List each line of the material below that contains the string "with".

--- Material to process ---

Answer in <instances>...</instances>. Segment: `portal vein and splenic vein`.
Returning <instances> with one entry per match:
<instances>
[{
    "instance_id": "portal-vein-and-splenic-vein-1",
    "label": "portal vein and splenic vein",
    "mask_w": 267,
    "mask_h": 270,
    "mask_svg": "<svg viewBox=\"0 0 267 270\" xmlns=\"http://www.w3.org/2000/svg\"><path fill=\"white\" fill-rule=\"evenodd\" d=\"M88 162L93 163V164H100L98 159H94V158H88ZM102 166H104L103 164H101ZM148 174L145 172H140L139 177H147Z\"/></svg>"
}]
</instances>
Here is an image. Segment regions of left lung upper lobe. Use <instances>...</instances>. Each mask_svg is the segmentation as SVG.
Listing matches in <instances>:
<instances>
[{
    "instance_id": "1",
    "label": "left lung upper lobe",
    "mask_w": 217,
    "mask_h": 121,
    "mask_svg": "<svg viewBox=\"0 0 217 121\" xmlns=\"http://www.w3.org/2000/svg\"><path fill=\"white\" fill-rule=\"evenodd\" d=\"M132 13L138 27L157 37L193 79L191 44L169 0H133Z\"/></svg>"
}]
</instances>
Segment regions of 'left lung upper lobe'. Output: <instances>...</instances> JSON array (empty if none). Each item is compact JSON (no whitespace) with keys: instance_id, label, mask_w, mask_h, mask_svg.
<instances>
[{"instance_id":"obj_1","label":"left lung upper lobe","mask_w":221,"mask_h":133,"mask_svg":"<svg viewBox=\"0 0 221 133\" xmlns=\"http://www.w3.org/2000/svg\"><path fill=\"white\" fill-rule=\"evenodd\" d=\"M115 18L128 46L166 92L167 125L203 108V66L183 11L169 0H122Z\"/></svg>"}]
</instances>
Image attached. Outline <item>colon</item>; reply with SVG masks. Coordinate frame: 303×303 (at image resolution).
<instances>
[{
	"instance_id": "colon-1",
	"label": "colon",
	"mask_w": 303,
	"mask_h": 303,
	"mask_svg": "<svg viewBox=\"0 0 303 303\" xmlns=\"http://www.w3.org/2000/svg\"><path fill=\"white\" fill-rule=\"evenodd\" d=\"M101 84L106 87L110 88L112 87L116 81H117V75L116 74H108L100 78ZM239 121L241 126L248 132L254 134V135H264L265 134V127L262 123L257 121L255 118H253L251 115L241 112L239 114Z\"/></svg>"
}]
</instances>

---

=== Answer for the task ===
Returning <instances> with one entry per match:
Segment regions of 'left lung upper lobe'. Output: <instances>...</instances> JSON array (empty if none). Each item is compact JSON (no whitespace) with keys: instance_id, label, mask_w, mask_h, mask_svg.
Image attached. Outline <item>colon</item>; reply with SVG masks. Coordinate frame: 303×303 (at image resolution).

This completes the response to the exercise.